Grimmiges Gelächter erscholl.
»Hast du wirklich geglaubt wir ergäben uns?« fragte Aemilianus. »Weißt du wirklich nicht, wie erbittert und langwierig diese Belagerung war? Weißt du nicht, wie schrecklich die Kämpfe waren? Oder welch hohe Verluste Cos und wir davongetragen haben? Hast du wirklich geglaubt wir wüßten nicht welches Schicksal uns erwartet, öffneten wir die Tore?«
Man ergriff mich noch fester, das Seil wurde um ein weiteres Stück verkürzt.
»Aber wo ist das Entsatzheer aus Ar?« fragte ein junger Mann. Es war das erste Mal, das er sich zu Wort meldete.
»Ich hoffe, es ist auf dem Weg«, sagte Aemilianus.
»Aber warum ist es noch nicht eingetroffen?«
»Ich weiß es nicht«, sagte Aemilianus.
»Es ist möglich, daß sie zu spät kommen, nicht wahr?«
»Auch das ist möglich.«
»Die Sicherheit der Stadt liegt in deinen Händen, Kommandant«, sagte der junge Mann. »Du bist für die Sicherheit der Bürger verantwortlich.
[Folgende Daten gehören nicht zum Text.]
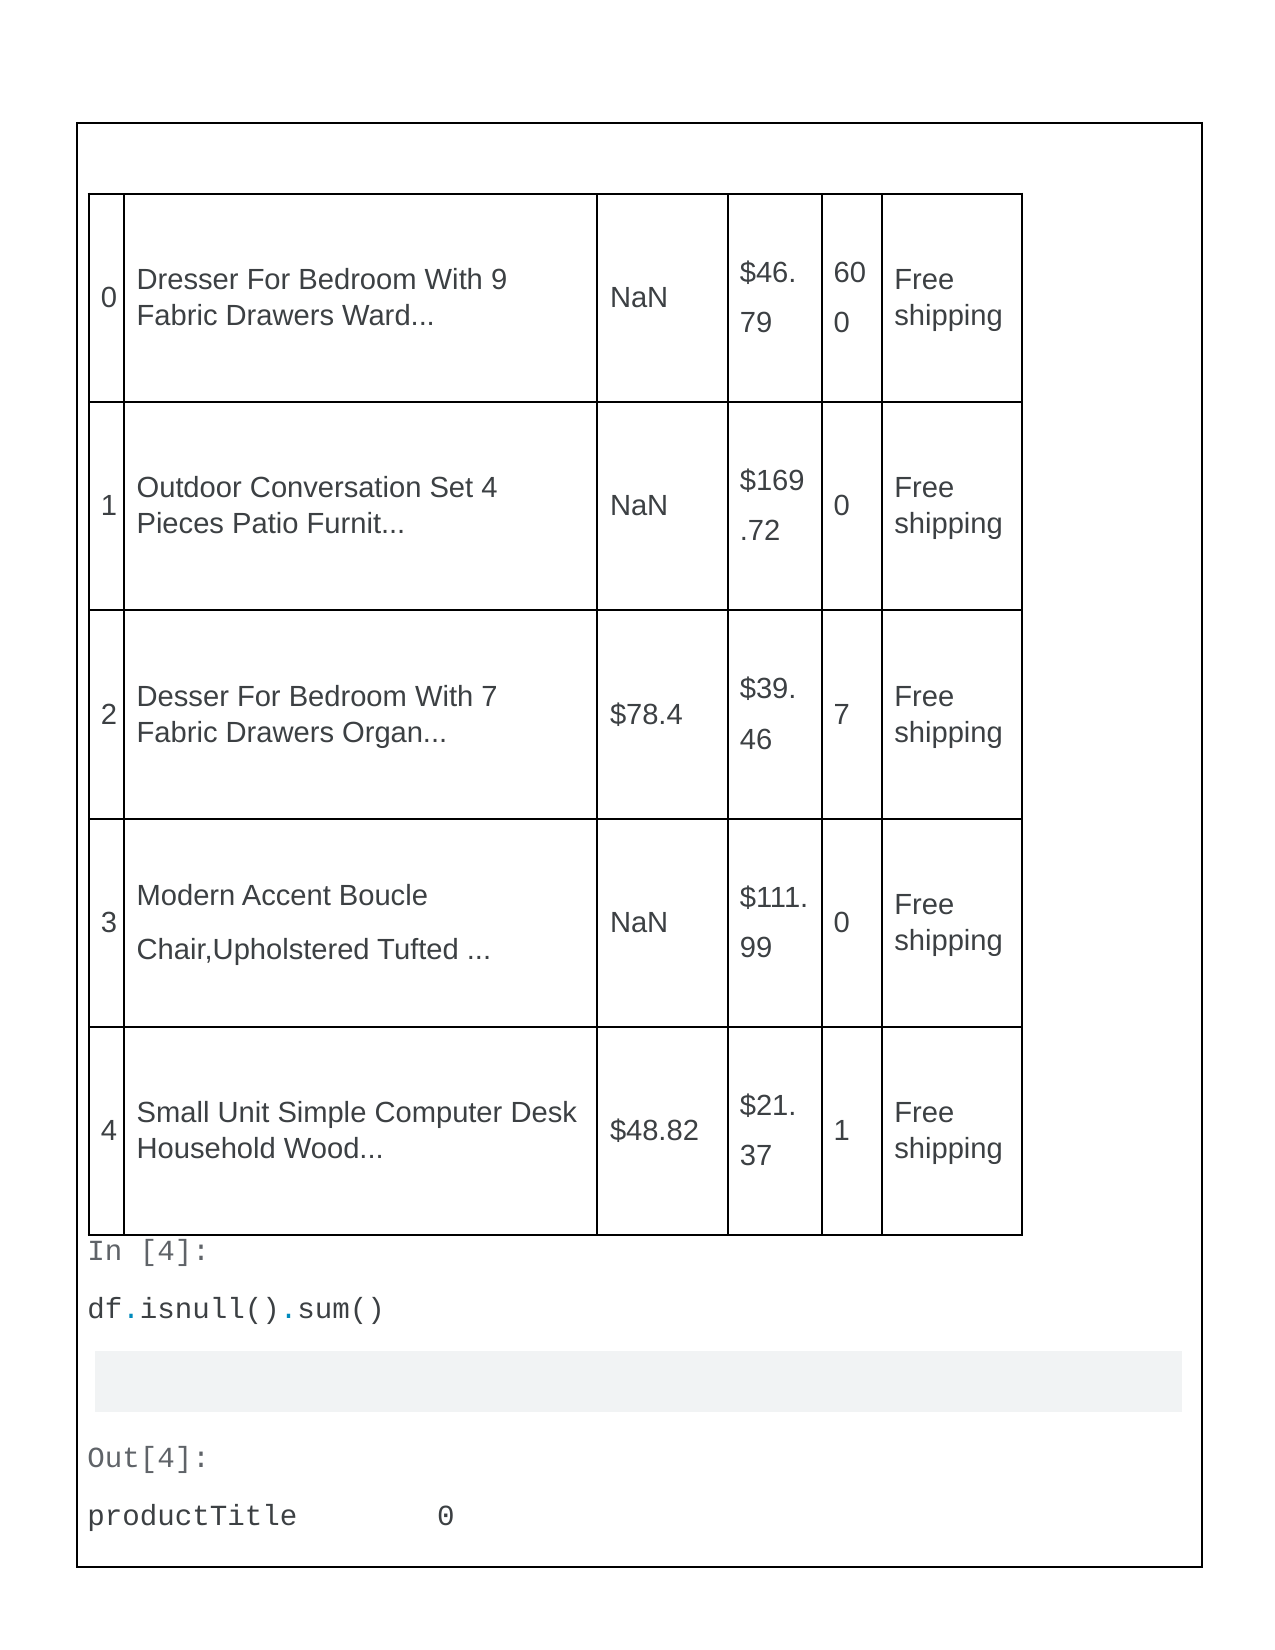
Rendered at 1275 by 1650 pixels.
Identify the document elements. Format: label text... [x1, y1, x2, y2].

Ich finde, angesichts der jüngsten Ereignisse solltest du über eine Alternative nachdenken.«
»Wer sollte es tun?« fragte Aemilianus.
Ich verstand nicht, wovon sie sprachen.
»Ich werde es tun!« sagte der junge Mann.
»Nein!« rief ein älterer Mann. »Wir wollen eher bis zum letzten Mann sterben, bevor wir zu einer derartigen Handlung Zuflucht suchen!«
»Man würde uns auslachen!« meinte ein anderer.